En effet, une forte demande de devises pourrait entraîner des spéculations sur le marché officiel. Les citoyens, attirés par des taux officiels avantageux, pourraient être tentés d’acquérir des devises pour les revendre à des prix plus élevés dans le circuit parallèle. Cela risque de provoquer une indisponibilité des fonds dans les banques, alimentant ainsi des tensions économiques et sociales.

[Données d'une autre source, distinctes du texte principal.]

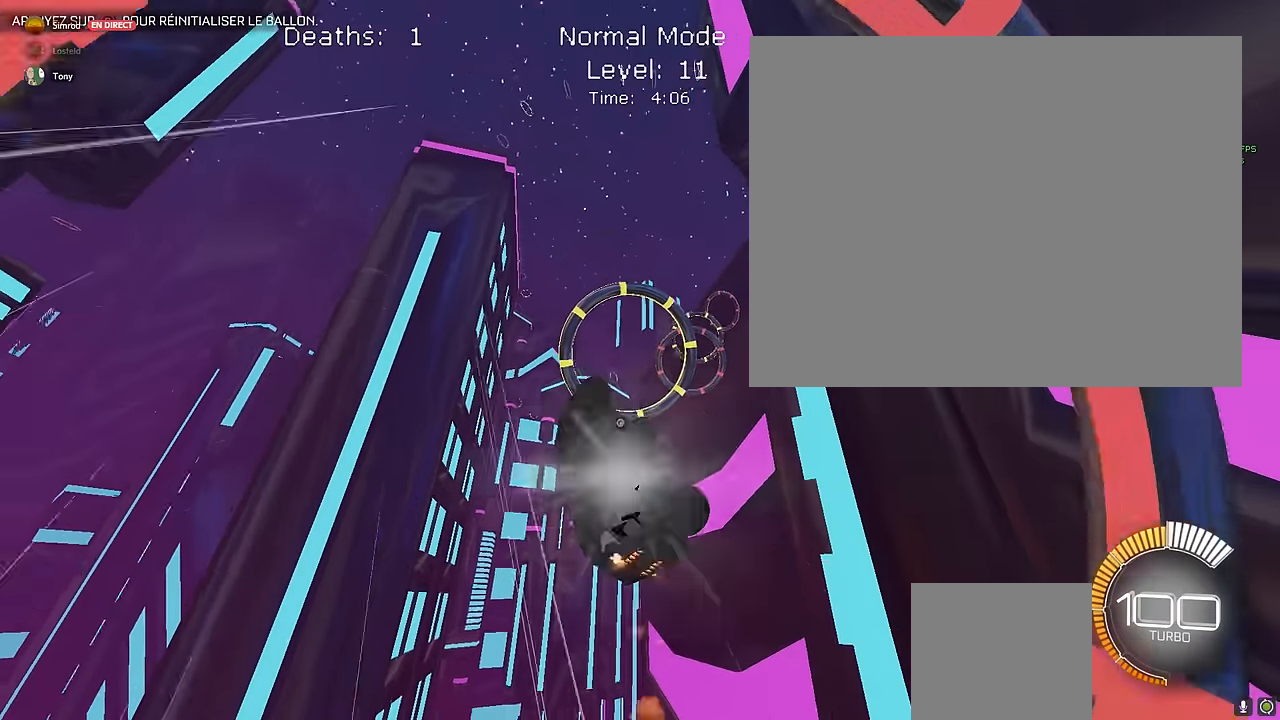
{"buttons": ["X", "L1", "R2"], "left_stick": "down", "events": [[125, "left_stick", "down"], [208, "X", "up"], [333, "X", "down"], [375, "L1", "down"]]}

Les défis des réserves de change
Hocine Sam insiste sur la nécessité de protéger les réserves de change du pays, particulièrement en cas de baisse des recettes pétrolières. « En cas de chute des recettes fiscales pétrolières, on renouera très certainement avec les déficits de la finance publique et la détérioration des réserves de change », avertit-il. Il rappelle que ces réserves sont gérées exclusivement par la Banque d’Algérie, dont les décisions doivent tenir compte des scénarios défavorables à moyen et long terme.
La fragilité de l’économie algérienne, fortement dépendante des hydrocarbures, expose le pays à des risques accrus en cas de fluctuations sur les marchés mondiaux. Dans un tel contexte, maintenir l’augmentation de l’allocation touristique pourrait devenir difficile, voire contre-productif, si les réserves de change venaient à diminuer drastiquement.

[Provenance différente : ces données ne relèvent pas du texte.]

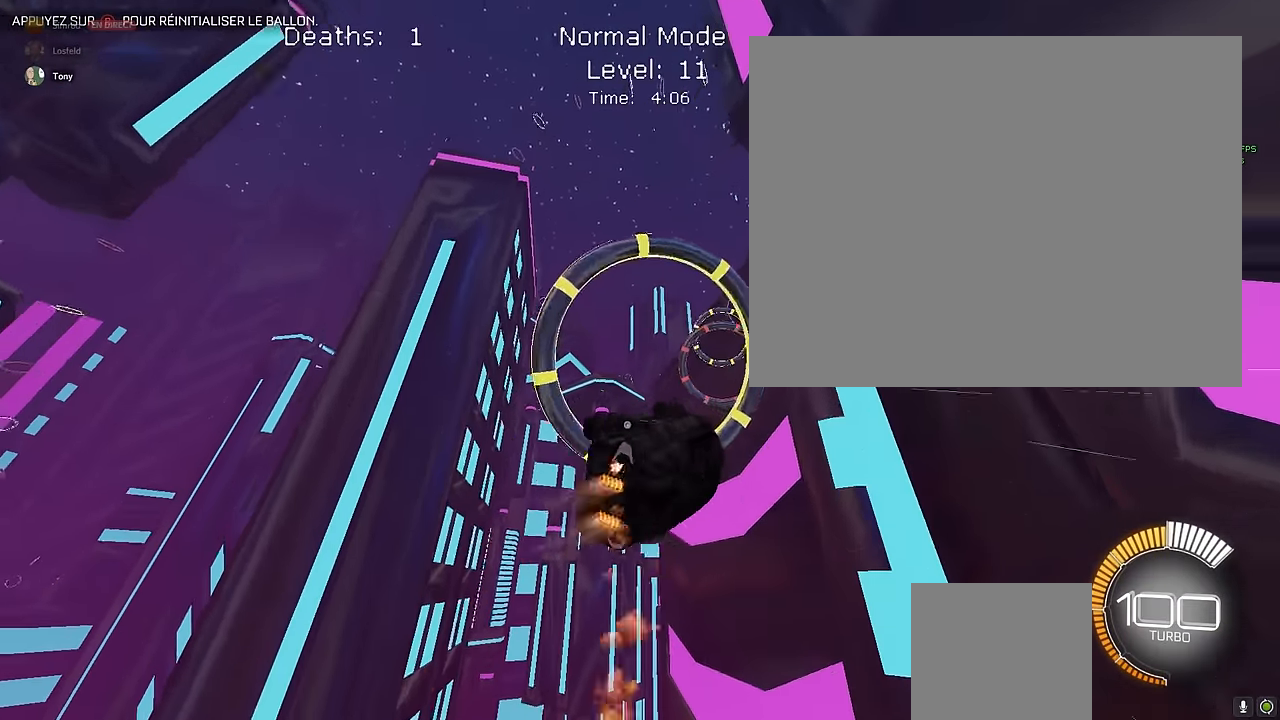
{"buttons": ["X", "L1", "R2"], "left_stick": "up-right", "events": [[333, "left_stick", "down-right"], [500, "left_stick", "up-right"]]}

Sur la dévaluation de la monnaie nationale
Un autre sujet abordé par Hocine Sam est celui de la dévaluation du dinar, un levier souvent utilisé pour rétablir les équilibres économiques. Selon lui, « la dévaluation de la monnaie n’est pas une fatalité en soi, elle fait partie des politiques de change qui viennent en réponse aux objectifs de stabiliser ou protéger la monnaie nationale et réduire, un tant soit peu, les déficits commerciaux. »
Cependant, dans le contexte algérien, où l’appareil productif est encore limité, la dévaluation pourrait avoir des effets pervers. Elle risquerait d’accroître l’inflation, de réduire le pouvoir d’achat et d’alourdir les coûts des importations. Pour éviter de tels écueils, le pays doit investir dans une production nationale capable de répondre aux besoins internes et de concurrencer les produits étrangers sur les marchés internationaux.
Les bureaux de change : une alternative ?
L’ouverture des bureaux de change est perçue comme une avancée majeure pour réguler le marché des devises. « Ces structures resteront néanmoins contrôlées par la Banque d’Algérie, c’est-à-dire suivies d’une réglementation stricte et rigoureuse pour éviter la fuite des capitaux à l’étranger, d’un côté, et le blanchiment d’argent, de l’autre », précise Hocine Sam. Cependant, il souligne que cette initiative ne peut suffire à elle seule. Une véritable relance de la sphère économique réelle est nécessaire pour garantir une stabilité durable.
Un modèle de croissance à repenser
Pour Hocine Sam, l’Algérie doit aller au-delà des solutions ponctuelles et s’engager dans une réforme structurelle de son économie. « La stabilité de ce marché passe par un véritable redémarrage de la sphère réelle : repenser les modes d’organisation, de fonctionnement et de gouvernance des secteurs productifs », estime-t-il.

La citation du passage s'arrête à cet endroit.